→ Work task:
Transcribe only what runs from the line including "Duration of Permits" through the last line of the entries, exactly as it appears.

──────── Given records

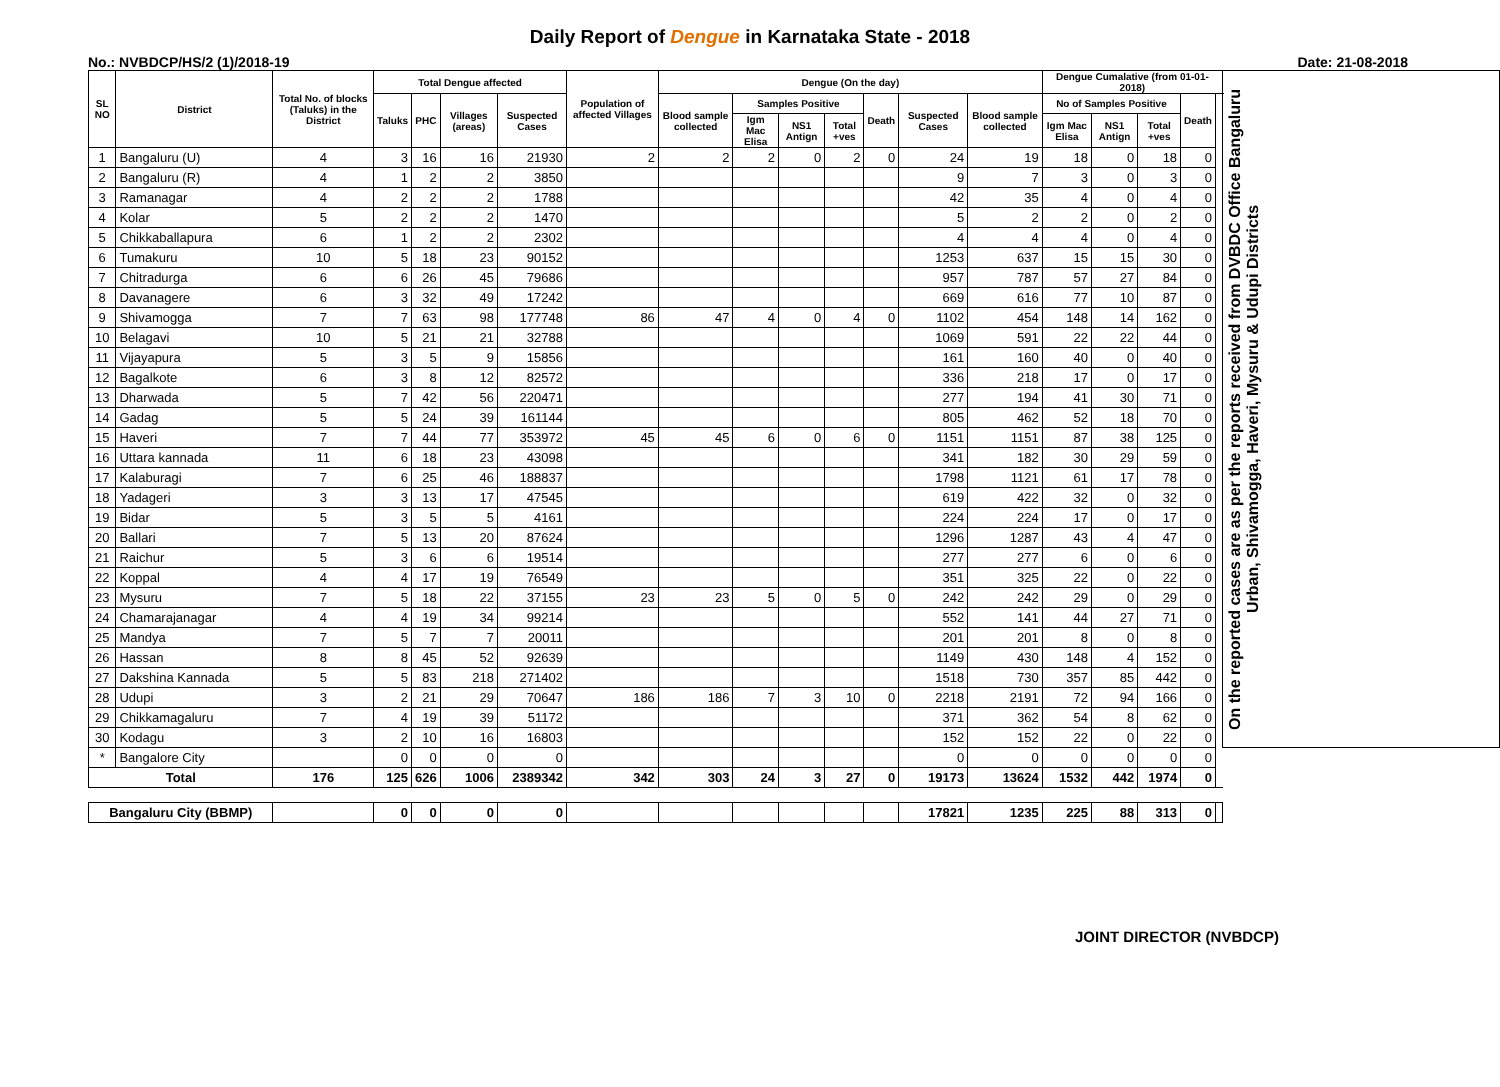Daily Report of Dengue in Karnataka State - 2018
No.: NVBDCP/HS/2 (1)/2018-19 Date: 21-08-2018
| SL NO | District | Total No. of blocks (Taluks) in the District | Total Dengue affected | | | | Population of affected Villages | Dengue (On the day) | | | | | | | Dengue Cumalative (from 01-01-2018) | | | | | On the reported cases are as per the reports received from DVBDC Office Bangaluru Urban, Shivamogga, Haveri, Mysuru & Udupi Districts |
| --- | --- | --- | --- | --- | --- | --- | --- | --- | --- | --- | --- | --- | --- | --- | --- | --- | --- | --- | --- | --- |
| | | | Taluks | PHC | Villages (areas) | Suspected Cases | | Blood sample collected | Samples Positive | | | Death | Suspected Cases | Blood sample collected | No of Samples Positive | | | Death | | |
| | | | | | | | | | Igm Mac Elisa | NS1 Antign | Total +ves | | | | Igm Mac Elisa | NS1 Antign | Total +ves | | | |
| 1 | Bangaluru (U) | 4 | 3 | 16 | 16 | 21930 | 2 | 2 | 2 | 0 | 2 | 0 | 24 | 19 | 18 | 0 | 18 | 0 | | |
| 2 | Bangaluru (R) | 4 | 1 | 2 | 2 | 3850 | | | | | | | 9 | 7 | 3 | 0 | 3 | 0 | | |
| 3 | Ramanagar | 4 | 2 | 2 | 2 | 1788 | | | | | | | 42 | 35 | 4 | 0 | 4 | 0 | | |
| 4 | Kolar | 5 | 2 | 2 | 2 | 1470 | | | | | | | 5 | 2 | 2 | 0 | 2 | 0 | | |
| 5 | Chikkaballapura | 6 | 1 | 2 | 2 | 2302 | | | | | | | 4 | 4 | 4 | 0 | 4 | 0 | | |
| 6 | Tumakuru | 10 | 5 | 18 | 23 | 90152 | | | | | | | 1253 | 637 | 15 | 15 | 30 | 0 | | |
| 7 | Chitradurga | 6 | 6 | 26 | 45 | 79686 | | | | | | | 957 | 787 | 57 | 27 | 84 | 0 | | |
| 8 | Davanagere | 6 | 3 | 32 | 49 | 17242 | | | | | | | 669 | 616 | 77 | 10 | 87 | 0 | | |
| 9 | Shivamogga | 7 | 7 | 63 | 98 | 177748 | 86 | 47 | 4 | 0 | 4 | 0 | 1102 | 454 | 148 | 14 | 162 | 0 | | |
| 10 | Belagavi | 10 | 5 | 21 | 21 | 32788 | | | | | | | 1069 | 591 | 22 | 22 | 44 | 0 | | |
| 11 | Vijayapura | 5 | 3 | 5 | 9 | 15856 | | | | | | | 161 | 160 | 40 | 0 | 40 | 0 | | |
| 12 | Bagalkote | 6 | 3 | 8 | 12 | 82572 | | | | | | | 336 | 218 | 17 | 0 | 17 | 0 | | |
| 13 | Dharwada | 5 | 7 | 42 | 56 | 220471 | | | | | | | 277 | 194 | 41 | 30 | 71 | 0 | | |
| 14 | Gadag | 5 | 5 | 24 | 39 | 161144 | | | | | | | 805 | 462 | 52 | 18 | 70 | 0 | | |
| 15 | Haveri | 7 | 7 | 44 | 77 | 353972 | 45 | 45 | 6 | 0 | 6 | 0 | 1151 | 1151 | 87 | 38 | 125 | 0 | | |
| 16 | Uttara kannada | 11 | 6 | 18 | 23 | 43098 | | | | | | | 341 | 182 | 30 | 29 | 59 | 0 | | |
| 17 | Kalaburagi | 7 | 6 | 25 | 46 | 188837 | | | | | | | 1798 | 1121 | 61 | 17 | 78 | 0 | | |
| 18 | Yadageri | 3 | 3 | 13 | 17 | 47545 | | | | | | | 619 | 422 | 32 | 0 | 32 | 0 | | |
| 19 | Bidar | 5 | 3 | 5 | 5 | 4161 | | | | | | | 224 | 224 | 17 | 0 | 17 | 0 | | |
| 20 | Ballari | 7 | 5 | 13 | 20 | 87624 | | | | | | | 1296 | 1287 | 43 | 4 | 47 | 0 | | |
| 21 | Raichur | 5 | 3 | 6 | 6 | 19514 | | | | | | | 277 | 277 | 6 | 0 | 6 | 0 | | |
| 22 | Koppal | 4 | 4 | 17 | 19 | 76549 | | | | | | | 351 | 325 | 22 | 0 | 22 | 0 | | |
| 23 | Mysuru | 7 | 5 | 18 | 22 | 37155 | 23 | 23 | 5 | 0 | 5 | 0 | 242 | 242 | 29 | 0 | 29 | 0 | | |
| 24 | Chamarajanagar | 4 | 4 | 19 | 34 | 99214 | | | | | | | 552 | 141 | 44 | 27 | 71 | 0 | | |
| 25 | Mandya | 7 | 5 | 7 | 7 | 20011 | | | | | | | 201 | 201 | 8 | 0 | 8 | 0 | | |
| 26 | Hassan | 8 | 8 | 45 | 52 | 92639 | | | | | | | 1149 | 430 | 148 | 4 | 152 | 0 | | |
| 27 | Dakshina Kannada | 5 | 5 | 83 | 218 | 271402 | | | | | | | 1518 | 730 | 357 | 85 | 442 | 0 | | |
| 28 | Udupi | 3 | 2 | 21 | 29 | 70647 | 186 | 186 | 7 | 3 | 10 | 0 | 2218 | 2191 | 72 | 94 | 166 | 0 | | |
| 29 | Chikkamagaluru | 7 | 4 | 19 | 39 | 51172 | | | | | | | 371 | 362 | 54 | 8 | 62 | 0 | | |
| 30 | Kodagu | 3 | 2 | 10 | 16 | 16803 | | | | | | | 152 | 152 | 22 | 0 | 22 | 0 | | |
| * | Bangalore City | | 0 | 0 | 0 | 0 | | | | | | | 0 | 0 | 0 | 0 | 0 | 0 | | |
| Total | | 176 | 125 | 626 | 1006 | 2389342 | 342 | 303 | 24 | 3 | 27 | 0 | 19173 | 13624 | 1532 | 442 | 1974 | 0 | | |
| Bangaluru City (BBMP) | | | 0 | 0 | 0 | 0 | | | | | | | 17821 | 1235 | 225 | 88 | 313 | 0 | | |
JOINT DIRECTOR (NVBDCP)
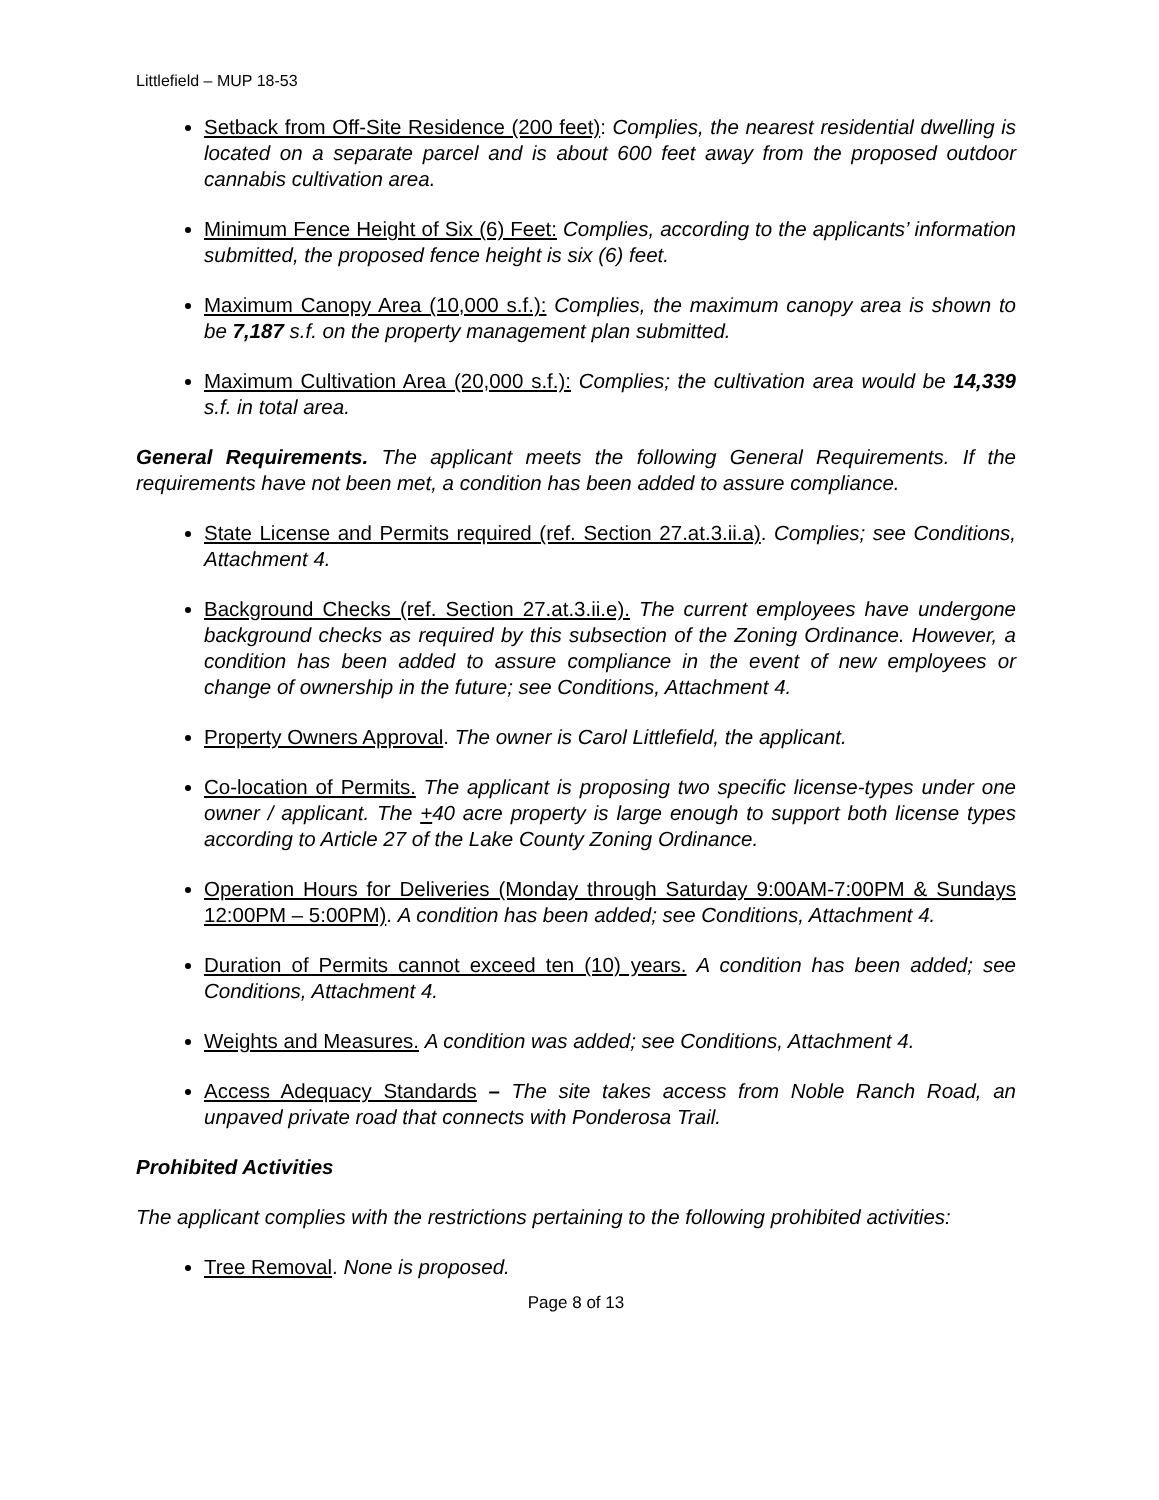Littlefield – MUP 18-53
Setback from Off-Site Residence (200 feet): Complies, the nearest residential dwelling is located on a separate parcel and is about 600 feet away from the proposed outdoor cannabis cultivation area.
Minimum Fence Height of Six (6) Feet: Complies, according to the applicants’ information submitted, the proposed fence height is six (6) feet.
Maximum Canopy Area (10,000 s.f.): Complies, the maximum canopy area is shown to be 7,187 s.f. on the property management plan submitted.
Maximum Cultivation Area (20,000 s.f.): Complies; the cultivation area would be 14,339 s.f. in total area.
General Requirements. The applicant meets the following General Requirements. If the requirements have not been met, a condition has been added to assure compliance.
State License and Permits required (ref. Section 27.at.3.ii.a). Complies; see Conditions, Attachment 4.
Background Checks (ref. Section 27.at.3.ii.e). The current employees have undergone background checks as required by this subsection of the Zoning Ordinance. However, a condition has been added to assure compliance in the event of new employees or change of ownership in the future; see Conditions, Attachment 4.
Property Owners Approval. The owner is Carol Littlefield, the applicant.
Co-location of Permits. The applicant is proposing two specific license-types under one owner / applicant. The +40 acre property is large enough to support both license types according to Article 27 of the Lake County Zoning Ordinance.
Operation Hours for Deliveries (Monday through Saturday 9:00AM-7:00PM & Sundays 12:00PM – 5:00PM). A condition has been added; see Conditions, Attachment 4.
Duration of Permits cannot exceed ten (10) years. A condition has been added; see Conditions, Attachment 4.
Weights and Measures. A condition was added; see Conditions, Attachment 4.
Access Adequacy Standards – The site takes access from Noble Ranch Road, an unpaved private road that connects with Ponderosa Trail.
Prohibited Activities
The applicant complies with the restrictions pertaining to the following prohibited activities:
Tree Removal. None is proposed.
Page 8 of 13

────────────────

→ Response below:
Duration of Permits cannot exceed ten (10) years. A condition has been added; see Conditions, Attachment 4.
Weights and Measures. A condition was added; see Conditions, Attachment 4.
Access Adequacy Standards – The site takes access from Noble Ranch Road, an unpaved private road that connects with Ponderosa Trail.
Prohibited Activities
The applicant complies with the restrictions pertaining to the following prohibited activities:
Tree Removal. None is proposed.
Page 8 of 13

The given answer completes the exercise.